Alberta is lowering its crop insurance and cow-calf premium rates for this year because of what is says are good growing and stable market conditions.
AFSC said in a news release March 11 that crop insurance premium rates will fall on average by nine percent this year, though the rate for each crop and region will vary.
It said the calf premiums under the Western Livestock Price Insurance Program (WLPIP) are significantly lower, falling 20 to 40 percent depending on the coverage length.
AFSC said the calf rates are subject to change because the market fluctuates throughout the sales season.
“Declining premium rates for AgriInsurance and WLPIP allow us to provide our clients with more value, allowing them to choose the right coverage to manage their risk for less,” AFSC chief executive officer Steve Blakely said in the news release.
The crop insurance reduction follows an eight percent reduction in rates in 2018.
AFSC said reduced premiums allow producers to adjust their coverage to reflect changing risks.
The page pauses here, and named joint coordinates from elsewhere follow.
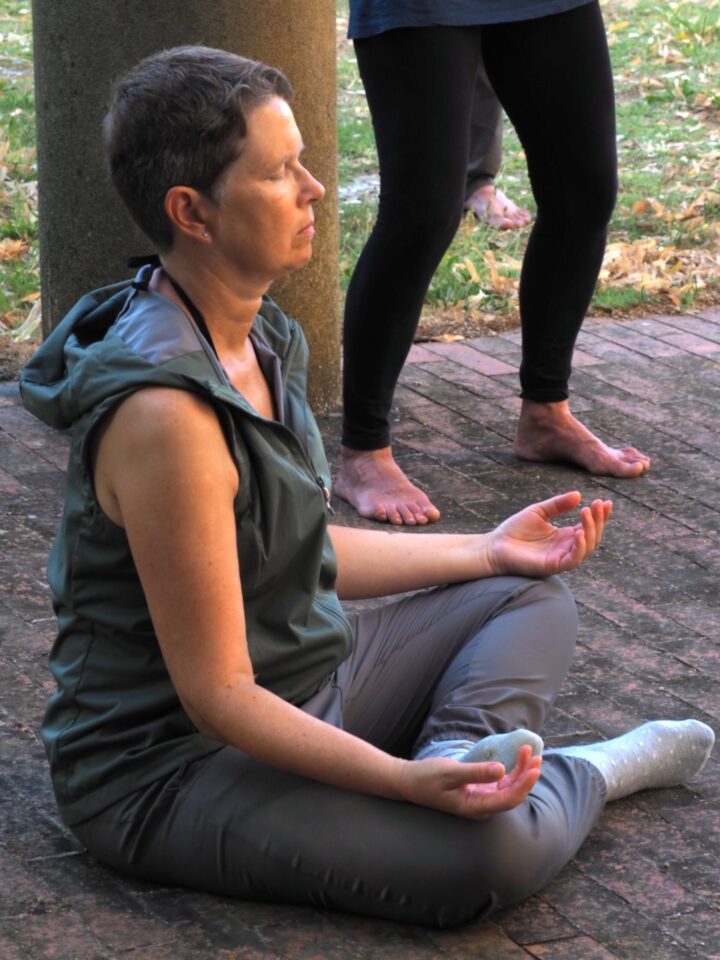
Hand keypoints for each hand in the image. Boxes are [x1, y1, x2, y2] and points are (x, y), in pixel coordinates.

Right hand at [396, 746, 541, 820]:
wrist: (410, 782)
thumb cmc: (427, 777)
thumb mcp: (450, 772)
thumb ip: (476, 772)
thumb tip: (502, 770)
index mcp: (475, 807)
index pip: (508, 800)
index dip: (524, 785)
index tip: (534, 768)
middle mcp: (482, 806)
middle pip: (512, 794)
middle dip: (526, 776)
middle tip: (536, 756)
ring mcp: (481, 799)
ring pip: (509, 787)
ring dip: (521, 771)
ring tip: (530, 752)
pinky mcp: (479, 790)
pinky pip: (501, 782)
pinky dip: (511, 770)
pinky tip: (518, 757)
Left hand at [486, 491, 611, 577]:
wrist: (494, 546)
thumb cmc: (514, 530)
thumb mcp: (538, 511)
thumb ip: (557, 504)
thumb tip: (578, 495)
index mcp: (564, 535)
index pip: (588, 526)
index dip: (599, 515)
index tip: (605, 501)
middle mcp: (566, 547)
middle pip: (593, 536)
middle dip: (598, 520)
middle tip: (596, 504)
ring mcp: (561, 557)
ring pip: (587, 548)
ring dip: (591, 530)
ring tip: (585, 512)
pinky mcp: (553, 566)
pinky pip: (573, 560)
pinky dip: (580, 547)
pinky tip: (578, 532)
Alberta has largely been experiencing drier-than-normal conditions, even though winter precipitation accumulations have been near normal, Ralph Wright, who leads Alberta Agriculture’s agrometerology unit, said in the news release.
Wright said conditions have been drier than normal south of Highway 16 and across the north half of the Peace region.
The driest areas extend from Red Deer south, he added. Areas in the north Peace are experiencing two-year precipitation deficits.
“It’s important to note that historically, wet and dry spells begin and end abruptly,” Wright said.
“Both long- and short-term trend reversals can be sudden and are very difficult to predict.”
Despite the dryness, AFSC said growing conditions have generally been good for the past several years, resulting in year-over-year premium rate reductions.
It said the lower reductions will provide increased yield coverage for many producers this year.
“Through risk management programming, AFSC crop and livestock producers get the certainty they need to grow and prosper,” Agriculture Minister Oneil Carlier said in the news release.
AFSC said the 2019 Spring Endorsement will again include a 10 percent deductible.
It said the deductible, which was introduced in 2018, led to a 25 percent decline in premium rates for protection on within-year commodity price declines of more than 10 percent.
Hail insurance premiums are also decreasing for many areas this year, AFSC added, considering that claims have been lower over the past two years.
AFSC said the WLPIP is a risk management tool for cattle and hog producers, providing solutions when managing downside price risk of livestock for future sale without limiting upside price potential.